Amazingly enough, most of my answers to this question begin with: “I used to…”
I used to pants a whole story, straight through. Starting with nothing more than a character walking into my brain and we’d take off running.
I used to never read through what I was writing as I was writing it.
And I definitely never used to edit while I was writing.
I also used to never write out of order. I’m a very linear thinker, so how could I possibly write scene X when I hadn’t written scene C. (My issues with outlining too).
I seem to be out to break every one of those. I still pants rather than outline, but it’s more of a hybrid combination. Using Larry Brook’s StoryFix blog posts I normally pick out the major things I need to happen in a story (pretty vague). For example my whole ‘notes’ for Part 2 might simply be: They need to start building the core of their relationship here, learning to trust each other, finding out their strength. The Big Bad will need to keep them on their toes, preferably more dead bodies, and have him fail sometime around or slightly after midpoint, not enough to make them win…just to move them into Attack Mode.
Add that to figuring out my internal/external GMCs via Susan Bischoff’s post for my two protagonists and my big bad, and I’m good to go. But it’s still way more planning than I used to do.
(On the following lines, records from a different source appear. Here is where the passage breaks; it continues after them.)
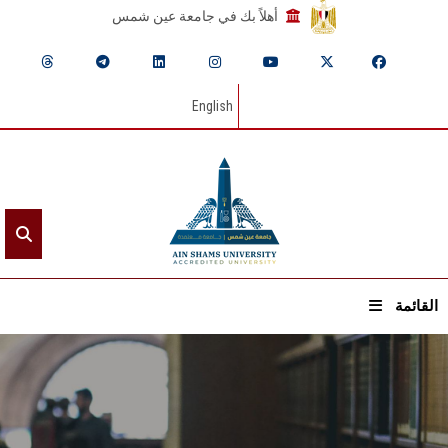
أهلاً بك في جامعة عين شمس
English
القائمة
الرئيسيـة
عن الجامعة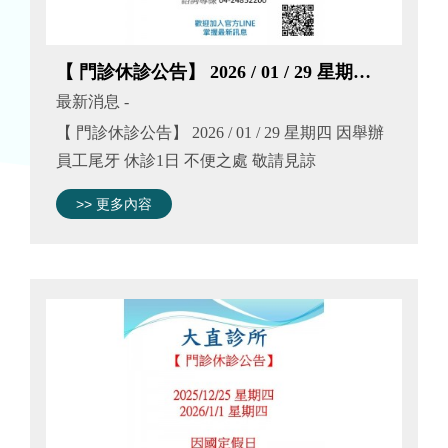
【 門診休診公告】 2026 / 01 / 29 星期四 因舉辦員工尾牙 休診1日
最新消息
-
【 門診休診公告】 2026 / 01 / 29 星期四 因舉辦
員工尾牙 休診1日 不便之處 敬請見諒
>> 更多內容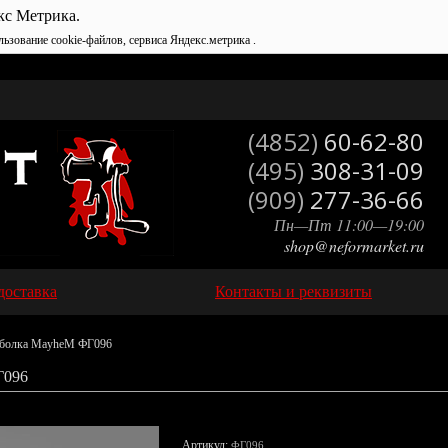
кс Метрика.
льзование cookie-файлов, сервиса Яндекс.метрика .
(4852)
60-62-80
(495)
308-31-09
(909)
277-36-66
Пн—Пт 11:00—19:00
shop@neformarket.ru
доставка
Контакты и реквизиты
болка MayheM ФГ096
096
Артикул:
ФГ096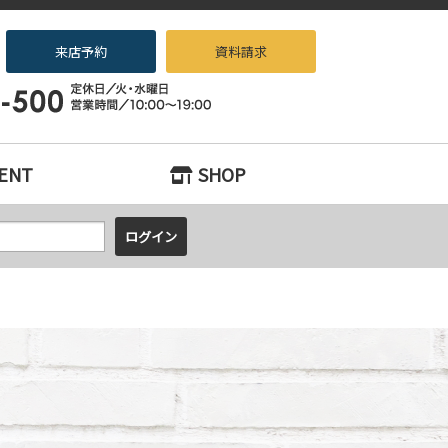
来店予約
資料請求
ノベーション専門店beans』へお任せください！
ENT
SHOP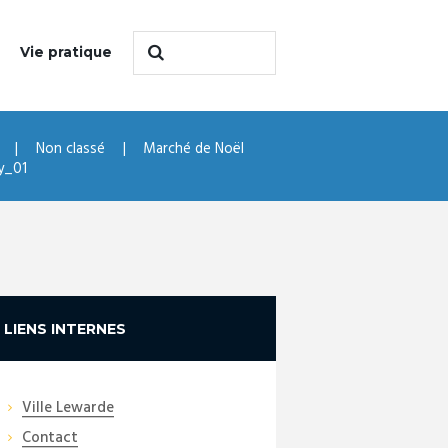
Vie pratique
Non classé
Marché de Noël
y_01
LIENS INTERNES
Ville Lewarde
Contact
I also find, that now that I’m publishing, I want to write as clean of a first draft as possible. Before it didn’t matter how messy draft one was. There was no guarantee I was going to do anything with it. And if it failed, so what? I had a zillion other ideas. Not so now. I don’t want to do fifteen rewrites simply because I didn’t ‘plot ahead’ and I don’t want to have to cut 10k words just because I didn’t double check my pacing. Now, I find I write around a quarter of the book, read it through, edit it, then write the next quarter, and so on. So yeah, now I’mediting while I write too. Who’d have thought?
And for the first time ever, I cansometimes write a scene out of order. This is still hard for me, because I only vaguely know what happens…but if I know a scene down to it’s core, I might skip a head (more likely with a novella or short than a novel).
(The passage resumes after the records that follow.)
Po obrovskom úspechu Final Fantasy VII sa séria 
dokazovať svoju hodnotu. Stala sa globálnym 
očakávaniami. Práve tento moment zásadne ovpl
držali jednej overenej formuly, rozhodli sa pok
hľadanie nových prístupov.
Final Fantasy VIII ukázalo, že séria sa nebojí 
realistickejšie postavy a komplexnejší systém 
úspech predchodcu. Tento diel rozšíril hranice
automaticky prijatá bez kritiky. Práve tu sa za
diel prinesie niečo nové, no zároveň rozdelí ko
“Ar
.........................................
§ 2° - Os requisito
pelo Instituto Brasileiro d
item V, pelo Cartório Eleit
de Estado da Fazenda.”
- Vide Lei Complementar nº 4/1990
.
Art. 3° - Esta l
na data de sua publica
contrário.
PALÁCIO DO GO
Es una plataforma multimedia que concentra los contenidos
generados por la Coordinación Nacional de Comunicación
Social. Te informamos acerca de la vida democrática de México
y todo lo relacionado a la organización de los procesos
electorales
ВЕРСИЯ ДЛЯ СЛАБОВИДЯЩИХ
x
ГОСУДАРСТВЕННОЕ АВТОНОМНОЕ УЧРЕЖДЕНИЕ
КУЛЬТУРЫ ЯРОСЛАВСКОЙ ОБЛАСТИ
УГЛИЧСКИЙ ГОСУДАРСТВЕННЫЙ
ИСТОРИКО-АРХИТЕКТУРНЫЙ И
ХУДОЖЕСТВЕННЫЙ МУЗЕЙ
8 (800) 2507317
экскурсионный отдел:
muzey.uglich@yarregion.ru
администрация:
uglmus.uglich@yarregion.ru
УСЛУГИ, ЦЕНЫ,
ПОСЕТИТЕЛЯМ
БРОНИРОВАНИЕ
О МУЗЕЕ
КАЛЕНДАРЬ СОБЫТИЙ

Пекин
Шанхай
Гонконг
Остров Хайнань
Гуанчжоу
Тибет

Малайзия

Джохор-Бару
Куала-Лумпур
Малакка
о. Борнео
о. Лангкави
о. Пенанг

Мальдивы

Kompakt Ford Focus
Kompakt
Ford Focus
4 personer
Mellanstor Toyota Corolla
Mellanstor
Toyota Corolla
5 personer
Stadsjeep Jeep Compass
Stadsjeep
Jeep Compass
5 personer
But all of this flabbergasts me. These were things I just could not do. When I used to read through a WIP or, God forbid, edit it while I working…I’d shut down. Go into I hate this mode (also know as the “I suck mode” where the doubt fairies tackle and maul me). And while I still have the doubt-mode quite regularly, I’ve gained a lot of confidence in my ability as a writer. I’ve studied structure, pacing, characterization and put them to practice…and while I’m no ace at them, I have a basic understanding that lends me confidence. When I look at myself now, I’m amazed at much I’ve grown as a writer over these past few years.
So, how do you write? Are there any tried-and-true methods that you tend to use when tackling a new story? What about old methods that never worked before, but are suddenly working for you now?